====== EXERCISE INPUT
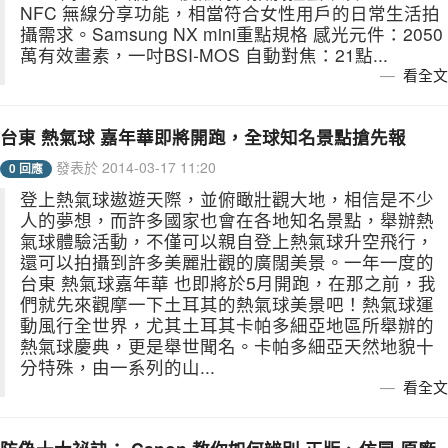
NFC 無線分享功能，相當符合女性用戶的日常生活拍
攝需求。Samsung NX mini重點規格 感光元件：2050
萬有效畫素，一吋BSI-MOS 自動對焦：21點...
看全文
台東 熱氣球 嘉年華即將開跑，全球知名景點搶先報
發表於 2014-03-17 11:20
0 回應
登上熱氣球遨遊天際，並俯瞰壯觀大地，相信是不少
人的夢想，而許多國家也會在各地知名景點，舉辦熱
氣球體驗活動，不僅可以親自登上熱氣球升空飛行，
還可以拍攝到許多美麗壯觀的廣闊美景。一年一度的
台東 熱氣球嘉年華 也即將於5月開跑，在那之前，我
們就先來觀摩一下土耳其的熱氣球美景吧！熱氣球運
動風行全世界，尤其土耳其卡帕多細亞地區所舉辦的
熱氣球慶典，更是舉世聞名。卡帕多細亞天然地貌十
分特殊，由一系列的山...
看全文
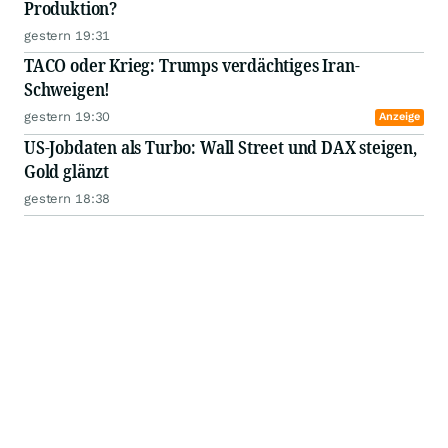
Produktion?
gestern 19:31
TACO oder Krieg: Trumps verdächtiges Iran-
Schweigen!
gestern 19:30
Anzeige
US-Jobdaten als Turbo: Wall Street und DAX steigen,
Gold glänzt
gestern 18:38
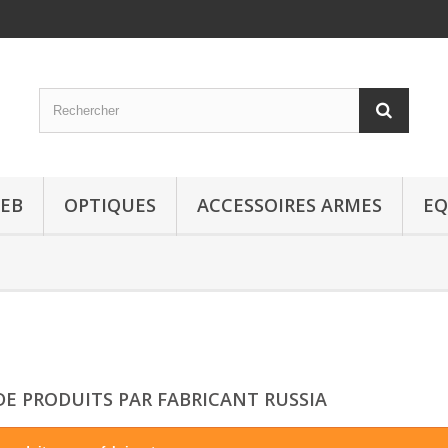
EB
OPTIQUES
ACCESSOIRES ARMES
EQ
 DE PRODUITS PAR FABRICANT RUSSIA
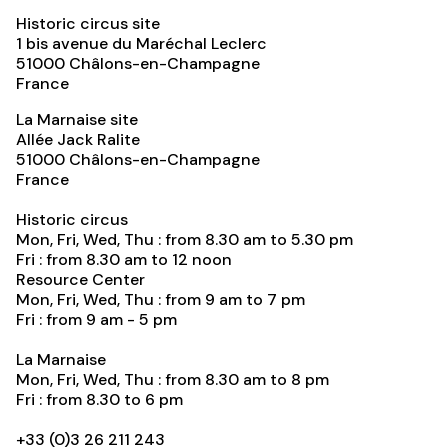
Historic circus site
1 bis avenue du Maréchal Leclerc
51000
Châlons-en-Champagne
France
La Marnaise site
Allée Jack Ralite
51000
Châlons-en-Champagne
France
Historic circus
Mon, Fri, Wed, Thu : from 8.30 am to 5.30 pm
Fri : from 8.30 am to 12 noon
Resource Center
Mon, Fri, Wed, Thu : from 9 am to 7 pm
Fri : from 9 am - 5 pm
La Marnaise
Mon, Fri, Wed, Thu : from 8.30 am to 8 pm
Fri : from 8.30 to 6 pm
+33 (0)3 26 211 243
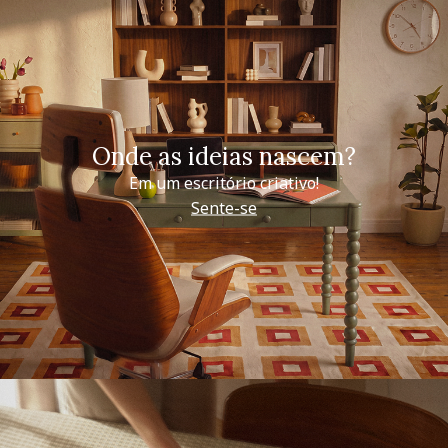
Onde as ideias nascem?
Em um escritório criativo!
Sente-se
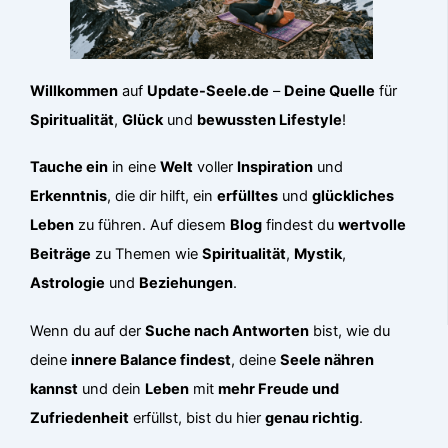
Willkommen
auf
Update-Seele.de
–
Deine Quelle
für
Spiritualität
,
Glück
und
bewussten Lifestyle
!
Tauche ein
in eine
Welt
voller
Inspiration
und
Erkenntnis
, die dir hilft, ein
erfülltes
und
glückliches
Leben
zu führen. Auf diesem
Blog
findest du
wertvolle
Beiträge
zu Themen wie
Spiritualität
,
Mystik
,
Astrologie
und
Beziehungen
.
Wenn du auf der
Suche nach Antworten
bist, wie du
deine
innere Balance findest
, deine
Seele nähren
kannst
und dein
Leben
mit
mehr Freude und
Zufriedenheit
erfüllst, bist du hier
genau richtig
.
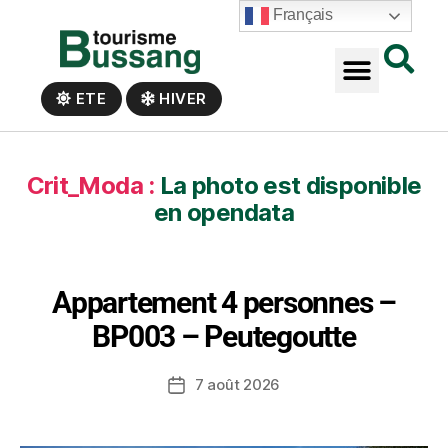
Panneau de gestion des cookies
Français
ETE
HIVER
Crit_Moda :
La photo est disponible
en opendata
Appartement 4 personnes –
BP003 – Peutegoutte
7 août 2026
============
■ **WHAT YOU SHOULD DO**: In the data above, find the line containing "dir hilft, ein"; from there, please write out each line through the end, exactly, with the pictures omitted.

■ **WORKED SOLUTION**:
, die dir hilft, ein
erfülltes
und
glückliches
Leben
zu führen. Auf diesem
Blog
findest du
wertvolle
Beiträge
zu Themen wie
Spiritualität
,
Mystik
,
Astrologie
und
Beziehungen
.
Wenn du auf der
Suche nach Antworten
bist, wie du
deine
innere Balance findest
, deine
Seele nähren
kannst
und dein
Leben
mit
mehr Freude und
Zufriedenheit
erfüllst, bist du hier
genau richtig
.
Panneau de gestion des cookies
Français
ETE
HIVER
Crit_Moda :
La photo est disponible
en opendata
Appartement 4 personnes –
BP003 – Peutegoutte
7 août 2026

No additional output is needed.